Viewing the issues through a design management lens allows all factors to be addressed within a commitment to resolution rather than compromise. Design thinking is intention-driven, holistic, integrative and dedicated to delivering results that work in practice for users at the right price. It operates in a state of creation rather than a state of reaction.
It might be a cliche, but intentions must be seen as challenges rather than problems. They present an opportunity to create something better than has ever been offered. The process begins with the identification of all those with a stake in the enterprise.
This requires early consultation and ongoing lines of communication.
The first task is to agree on intentions and to arrive at a checklist of performance criteria that aligns the creative process and helps the evaluation of ideas.
Well-briefed stakeholders will participate in the process of conceptualising ideas without putting self-interest ahead of co-operative synergy. Personal agendas, rather than hidden agendas, would be welcome.
Ideas can emerge in many ways from many sources. The difficulties usually arise in the assessment and selection of concepts. Egos collide.
The shock of the new, resistance to change, attraction to novelty and the need to be heard by being agreed with take over.
This is where the checklists deliver a return on the time and effort invested in their development. Ideas are evaluated against the agreed criteria.
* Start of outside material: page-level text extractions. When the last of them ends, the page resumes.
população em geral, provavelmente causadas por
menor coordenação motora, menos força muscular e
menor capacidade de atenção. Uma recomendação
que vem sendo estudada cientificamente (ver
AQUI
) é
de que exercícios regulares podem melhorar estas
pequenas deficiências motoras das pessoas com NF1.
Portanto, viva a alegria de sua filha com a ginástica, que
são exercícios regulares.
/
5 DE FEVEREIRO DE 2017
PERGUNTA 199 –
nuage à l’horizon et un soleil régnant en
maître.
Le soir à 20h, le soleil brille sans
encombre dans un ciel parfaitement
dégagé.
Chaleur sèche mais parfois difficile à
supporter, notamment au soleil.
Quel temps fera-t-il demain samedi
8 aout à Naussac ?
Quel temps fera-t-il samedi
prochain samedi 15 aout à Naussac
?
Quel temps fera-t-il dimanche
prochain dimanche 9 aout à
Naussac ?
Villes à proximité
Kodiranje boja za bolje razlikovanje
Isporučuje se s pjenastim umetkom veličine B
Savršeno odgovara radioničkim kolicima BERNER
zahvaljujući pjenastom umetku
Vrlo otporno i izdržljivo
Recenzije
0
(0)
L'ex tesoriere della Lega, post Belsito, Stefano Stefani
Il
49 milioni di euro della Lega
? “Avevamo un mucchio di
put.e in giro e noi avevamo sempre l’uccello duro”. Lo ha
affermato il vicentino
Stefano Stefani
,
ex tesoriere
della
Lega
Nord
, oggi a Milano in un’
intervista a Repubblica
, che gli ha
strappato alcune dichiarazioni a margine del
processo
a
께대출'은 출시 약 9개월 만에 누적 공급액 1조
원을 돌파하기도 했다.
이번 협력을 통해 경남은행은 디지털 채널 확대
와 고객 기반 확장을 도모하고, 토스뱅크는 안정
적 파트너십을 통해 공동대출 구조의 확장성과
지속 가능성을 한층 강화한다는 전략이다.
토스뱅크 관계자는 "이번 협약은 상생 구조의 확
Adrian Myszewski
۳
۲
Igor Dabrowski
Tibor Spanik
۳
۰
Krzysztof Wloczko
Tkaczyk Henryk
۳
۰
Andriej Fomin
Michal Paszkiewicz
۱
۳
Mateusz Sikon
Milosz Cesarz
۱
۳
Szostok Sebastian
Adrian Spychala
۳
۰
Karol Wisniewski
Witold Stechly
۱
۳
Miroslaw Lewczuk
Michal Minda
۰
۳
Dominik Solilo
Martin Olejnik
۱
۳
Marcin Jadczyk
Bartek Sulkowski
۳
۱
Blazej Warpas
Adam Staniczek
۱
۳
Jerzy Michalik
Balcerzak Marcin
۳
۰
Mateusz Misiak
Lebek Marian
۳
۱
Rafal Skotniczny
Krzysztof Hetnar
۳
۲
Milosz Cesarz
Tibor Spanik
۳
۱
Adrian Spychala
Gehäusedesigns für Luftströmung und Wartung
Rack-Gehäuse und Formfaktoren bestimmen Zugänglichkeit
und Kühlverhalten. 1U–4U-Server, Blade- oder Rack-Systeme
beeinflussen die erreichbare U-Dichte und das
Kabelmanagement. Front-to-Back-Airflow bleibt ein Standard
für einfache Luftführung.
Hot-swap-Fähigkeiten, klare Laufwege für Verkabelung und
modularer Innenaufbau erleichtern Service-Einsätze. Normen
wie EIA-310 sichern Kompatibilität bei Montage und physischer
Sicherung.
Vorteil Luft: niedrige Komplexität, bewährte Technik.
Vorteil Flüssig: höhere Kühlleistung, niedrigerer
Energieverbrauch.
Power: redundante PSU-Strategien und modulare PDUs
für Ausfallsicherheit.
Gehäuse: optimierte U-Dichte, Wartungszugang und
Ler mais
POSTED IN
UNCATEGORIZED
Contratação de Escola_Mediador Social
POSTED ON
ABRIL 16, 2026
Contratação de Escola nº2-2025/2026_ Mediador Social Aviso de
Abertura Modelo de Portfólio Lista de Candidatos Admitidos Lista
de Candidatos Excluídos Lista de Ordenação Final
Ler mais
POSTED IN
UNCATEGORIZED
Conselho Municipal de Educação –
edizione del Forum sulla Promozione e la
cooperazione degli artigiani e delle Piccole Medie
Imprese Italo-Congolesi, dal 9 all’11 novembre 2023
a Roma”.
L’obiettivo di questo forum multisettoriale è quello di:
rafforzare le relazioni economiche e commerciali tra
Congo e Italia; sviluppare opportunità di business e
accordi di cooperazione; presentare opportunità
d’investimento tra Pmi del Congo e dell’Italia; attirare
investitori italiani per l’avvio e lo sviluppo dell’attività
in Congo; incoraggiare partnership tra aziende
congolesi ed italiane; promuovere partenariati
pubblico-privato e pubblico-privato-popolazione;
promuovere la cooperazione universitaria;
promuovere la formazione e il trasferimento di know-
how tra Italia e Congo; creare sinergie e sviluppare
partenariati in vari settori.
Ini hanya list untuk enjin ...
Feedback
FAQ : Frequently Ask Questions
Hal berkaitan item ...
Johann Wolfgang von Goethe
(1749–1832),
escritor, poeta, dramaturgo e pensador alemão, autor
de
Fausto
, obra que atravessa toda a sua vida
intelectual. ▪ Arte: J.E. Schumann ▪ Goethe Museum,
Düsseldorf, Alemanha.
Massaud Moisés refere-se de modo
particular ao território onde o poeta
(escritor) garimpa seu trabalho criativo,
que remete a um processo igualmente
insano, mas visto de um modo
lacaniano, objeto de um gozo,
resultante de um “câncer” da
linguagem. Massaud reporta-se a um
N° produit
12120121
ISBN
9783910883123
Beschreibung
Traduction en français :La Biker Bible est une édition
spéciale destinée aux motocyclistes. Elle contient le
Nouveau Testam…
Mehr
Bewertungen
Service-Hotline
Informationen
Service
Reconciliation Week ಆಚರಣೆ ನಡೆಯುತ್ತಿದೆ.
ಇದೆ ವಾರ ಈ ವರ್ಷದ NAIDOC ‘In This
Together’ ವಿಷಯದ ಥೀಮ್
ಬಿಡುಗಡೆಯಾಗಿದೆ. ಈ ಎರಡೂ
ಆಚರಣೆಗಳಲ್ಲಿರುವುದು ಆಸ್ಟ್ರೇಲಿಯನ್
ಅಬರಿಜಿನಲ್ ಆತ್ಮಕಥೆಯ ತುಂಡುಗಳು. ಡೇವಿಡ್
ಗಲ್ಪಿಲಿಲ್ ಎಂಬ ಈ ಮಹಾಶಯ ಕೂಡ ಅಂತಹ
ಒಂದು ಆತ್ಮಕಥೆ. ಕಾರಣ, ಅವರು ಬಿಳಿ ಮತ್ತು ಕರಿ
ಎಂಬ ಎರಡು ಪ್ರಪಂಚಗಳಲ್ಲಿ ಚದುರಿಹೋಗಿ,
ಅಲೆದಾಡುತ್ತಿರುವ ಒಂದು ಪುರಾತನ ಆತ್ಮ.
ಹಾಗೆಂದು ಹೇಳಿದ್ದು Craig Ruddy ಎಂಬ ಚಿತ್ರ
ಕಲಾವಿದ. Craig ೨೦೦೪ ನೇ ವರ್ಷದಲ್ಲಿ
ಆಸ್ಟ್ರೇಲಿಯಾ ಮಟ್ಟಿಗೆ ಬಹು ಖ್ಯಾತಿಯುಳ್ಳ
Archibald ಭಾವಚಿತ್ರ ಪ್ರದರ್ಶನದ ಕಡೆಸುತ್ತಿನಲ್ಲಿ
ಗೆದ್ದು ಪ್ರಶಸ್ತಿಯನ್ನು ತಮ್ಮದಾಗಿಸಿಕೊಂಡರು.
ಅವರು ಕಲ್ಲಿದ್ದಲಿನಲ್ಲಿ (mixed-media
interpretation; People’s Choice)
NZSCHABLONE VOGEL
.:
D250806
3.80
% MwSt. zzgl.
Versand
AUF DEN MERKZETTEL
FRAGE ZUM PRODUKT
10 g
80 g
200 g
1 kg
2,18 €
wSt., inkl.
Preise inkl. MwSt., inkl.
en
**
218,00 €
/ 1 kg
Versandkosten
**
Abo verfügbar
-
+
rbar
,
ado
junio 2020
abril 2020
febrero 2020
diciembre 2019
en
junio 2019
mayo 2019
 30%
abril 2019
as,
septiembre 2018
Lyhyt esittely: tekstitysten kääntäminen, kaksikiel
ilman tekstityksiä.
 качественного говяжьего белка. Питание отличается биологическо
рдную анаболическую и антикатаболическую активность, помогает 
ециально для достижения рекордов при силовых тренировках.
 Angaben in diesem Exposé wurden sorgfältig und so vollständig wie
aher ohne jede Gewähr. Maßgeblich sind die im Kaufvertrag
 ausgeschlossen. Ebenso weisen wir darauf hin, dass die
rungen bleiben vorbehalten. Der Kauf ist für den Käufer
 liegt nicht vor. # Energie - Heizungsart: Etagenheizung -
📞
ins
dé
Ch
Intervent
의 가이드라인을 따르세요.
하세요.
Fundamental flaws and room for improvement show up. A sound critique generates more ideas. Design is a process, not an act. Any stakeholder-based, consultative, participatory process seems conspicuous by its absence at the Auckland District Health Board.
From the boardroom aggressive, top-down leadership might seem more cost-effective than some lovey-dovey, hand-holding approach. But when troops don't follow, there is no leadership. A design-driven organisation can integrate fiscal, functional and human factors to continuously create and improve products and services valued by all stakeholders.
* Michael Smythe is a partner in an Auckland design management and cultural strategy consultancy.